[[ Data supplied open ]]

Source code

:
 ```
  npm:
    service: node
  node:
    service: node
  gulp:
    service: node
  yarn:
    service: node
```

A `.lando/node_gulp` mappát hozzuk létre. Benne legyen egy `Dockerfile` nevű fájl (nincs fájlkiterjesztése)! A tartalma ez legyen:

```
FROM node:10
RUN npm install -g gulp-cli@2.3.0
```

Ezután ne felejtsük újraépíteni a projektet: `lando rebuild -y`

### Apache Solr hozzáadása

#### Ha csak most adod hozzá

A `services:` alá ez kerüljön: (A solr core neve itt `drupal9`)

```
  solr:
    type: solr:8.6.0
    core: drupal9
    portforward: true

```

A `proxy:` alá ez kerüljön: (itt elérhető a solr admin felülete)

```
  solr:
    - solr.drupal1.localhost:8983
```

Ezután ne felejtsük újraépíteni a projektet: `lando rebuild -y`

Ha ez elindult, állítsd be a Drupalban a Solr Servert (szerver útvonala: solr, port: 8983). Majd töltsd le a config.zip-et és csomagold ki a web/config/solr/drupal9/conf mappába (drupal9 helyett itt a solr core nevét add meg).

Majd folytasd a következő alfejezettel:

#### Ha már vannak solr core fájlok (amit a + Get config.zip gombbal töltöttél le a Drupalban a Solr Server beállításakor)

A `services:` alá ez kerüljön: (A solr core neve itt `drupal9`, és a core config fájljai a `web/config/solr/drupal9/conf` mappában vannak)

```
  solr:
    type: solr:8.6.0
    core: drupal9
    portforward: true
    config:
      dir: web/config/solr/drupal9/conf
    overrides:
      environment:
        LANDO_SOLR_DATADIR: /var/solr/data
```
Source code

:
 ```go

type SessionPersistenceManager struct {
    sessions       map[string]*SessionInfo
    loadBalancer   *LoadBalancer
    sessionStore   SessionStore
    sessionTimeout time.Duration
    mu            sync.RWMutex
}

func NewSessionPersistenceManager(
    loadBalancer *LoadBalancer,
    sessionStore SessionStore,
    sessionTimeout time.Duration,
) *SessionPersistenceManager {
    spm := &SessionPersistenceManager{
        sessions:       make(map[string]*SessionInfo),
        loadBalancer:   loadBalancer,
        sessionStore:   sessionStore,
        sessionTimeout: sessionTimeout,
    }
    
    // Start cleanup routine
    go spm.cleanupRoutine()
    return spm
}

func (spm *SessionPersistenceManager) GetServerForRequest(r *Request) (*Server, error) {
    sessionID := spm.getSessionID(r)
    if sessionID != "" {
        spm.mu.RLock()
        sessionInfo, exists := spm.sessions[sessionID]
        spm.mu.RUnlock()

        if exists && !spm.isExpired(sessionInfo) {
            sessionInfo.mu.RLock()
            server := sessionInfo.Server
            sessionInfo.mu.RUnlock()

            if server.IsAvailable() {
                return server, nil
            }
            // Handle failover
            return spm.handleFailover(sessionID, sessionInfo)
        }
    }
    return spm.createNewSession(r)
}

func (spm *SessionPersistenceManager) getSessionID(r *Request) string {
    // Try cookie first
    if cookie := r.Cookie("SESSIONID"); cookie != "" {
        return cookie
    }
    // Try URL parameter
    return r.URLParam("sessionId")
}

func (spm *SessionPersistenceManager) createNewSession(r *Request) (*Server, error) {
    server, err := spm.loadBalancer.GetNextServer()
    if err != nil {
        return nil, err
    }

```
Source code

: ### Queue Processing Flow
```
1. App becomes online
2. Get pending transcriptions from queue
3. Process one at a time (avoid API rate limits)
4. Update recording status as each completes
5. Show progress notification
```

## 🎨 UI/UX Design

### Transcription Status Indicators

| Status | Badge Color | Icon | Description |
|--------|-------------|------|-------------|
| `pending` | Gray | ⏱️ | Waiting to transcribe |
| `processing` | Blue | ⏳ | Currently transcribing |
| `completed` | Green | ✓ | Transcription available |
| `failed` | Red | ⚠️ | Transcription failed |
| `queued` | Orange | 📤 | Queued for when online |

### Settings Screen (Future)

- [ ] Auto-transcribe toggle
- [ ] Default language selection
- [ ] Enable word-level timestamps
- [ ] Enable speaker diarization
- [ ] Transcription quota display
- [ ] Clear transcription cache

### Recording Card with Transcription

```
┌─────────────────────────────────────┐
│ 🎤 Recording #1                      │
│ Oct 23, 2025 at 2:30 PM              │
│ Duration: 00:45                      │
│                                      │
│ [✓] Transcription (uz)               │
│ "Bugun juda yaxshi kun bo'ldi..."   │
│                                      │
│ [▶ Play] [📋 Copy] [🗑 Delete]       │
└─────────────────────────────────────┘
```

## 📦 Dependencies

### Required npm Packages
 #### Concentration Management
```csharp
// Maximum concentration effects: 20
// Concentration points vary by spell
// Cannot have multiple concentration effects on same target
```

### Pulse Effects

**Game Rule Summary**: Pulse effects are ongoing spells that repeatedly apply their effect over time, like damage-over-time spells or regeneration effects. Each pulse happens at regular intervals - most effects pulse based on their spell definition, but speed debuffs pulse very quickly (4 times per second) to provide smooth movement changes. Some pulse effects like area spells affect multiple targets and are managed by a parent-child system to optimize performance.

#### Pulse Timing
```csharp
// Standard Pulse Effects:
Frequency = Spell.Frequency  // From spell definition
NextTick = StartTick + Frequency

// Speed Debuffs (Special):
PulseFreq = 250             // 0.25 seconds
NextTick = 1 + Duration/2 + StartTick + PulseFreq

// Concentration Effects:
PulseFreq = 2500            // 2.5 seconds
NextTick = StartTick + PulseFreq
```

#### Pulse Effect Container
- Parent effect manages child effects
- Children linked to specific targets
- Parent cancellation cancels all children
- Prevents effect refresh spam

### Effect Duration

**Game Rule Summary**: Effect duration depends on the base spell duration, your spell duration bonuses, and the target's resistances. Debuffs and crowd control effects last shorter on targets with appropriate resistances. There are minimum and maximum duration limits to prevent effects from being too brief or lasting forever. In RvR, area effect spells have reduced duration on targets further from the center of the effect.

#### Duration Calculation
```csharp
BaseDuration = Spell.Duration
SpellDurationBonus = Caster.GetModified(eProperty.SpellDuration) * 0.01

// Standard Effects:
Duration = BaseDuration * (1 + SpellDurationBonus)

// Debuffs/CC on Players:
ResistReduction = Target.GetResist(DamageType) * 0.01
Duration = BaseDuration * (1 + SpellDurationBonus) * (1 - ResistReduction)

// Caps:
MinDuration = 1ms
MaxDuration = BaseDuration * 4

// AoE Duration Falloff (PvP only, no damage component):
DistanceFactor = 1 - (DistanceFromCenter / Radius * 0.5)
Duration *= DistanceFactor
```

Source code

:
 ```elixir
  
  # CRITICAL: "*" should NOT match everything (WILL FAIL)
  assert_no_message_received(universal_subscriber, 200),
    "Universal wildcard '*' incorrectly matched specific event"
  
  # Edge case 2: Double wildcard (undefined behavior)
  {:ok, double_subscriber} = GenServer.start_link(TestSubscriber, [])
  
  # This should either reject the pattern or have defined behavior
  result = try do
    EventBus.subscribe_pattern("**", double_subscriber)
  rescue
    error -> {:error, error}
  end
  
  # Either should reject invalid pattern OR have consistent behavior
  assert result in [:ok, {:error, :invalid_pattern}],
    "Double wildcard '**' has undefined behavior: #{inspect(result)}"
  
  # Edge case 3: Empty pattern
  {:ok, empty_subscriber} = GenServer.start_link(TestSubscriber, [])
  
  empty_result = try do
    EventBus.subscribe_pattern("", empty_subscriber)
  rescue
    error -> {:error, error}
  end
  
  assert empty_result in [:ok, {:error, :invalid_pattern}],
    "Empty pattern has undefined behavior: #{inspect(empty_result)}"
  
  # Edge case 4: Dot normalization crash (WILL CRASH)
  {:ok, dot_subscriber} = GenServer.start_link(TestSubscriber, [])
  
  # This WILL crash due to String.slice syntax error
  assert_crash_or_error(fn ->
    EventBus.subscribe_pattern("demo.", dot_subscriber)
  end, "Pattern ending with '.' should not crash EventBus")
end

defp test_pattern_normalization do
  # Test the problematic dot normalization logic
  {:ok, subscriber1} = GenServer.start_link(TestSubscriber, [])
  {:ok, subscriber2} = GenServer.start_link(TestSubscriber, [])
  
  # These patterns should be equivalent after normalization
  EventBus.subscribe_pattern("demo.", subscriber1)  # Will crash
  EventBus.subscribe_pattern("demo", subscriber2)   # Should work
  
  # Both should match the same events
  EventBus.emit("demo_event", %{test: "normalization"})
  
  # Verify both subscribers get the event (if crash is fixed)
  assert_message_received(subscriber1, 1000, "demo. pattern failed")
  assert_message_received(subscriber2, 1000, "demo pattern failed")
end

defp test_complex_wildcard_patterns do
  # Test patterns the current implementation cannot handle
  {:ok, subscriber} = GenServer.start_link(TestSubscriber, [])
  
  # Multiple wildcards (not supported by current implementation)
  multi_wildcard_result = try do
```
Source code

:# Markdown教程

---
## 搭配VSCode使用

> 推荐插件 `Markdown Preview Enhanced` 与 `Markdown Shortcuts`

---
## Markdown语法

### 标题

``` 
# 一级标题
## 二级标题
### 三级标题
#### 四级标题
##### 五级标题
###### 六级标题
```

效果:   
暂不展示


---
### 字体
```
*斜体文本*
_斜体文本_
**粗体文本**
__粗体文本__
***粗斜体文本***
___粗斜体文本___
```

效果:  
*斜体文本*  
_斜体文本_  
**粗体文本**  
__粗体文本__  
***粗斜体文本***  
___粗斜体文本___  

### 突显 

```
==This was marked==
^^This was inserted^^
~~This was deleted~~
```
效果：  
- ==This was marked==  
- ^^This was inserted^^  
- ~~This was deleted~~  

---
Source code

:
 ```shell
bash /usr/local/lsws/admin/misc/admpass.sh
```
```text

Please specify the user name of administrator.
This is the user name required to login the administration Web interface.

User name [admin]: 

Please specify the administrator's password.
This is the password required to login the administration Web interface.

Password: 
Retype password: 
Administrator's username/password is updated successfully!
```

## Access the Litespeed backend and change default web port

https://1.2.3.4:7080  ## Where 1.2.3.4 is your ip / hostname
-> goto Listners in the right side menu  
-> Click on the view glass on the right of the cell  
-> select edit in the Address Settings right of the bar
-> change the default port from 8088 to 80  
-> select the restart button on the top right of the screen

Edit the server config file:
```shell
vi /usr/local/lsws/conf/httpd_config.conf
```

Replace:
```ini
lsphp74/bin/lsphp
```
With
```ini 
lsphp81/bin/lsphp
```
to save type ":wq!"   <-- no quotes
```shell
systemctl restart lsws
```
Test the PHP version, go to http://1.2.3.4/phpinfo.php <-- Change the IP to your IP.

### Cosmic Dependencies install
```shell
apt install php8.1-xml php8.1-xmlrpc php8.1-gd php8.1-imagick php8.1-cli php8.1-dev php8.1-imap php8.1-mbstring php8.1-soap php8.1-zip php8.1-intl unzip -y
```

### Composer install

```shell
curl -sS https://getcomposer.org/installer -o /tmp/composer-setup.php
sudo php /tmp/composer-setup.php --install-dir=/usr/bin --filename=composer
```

[[ Data supplied closed ]]

> Task directions: Where does the string "EventBus" appear in the records above? Return every line that holds it.

> Output below:
    EventBus.subscribe_pattern("**", double_subscriber)
    EventBus.subscribe_pattern("", empty_subscriber)
    EventBus.subscribe_pattern("demo.", dot_subscriber)
  end, "Pattern ending with '.' should not crash EventBus")
  EventBus.subscribe_pattern("demo.", subscriber1)  # Will crash
  EventBus.subscribe_pattern("demo", subscriber2)   # Should work
  EventBus.emit("demo_event", %{test: "normalization"})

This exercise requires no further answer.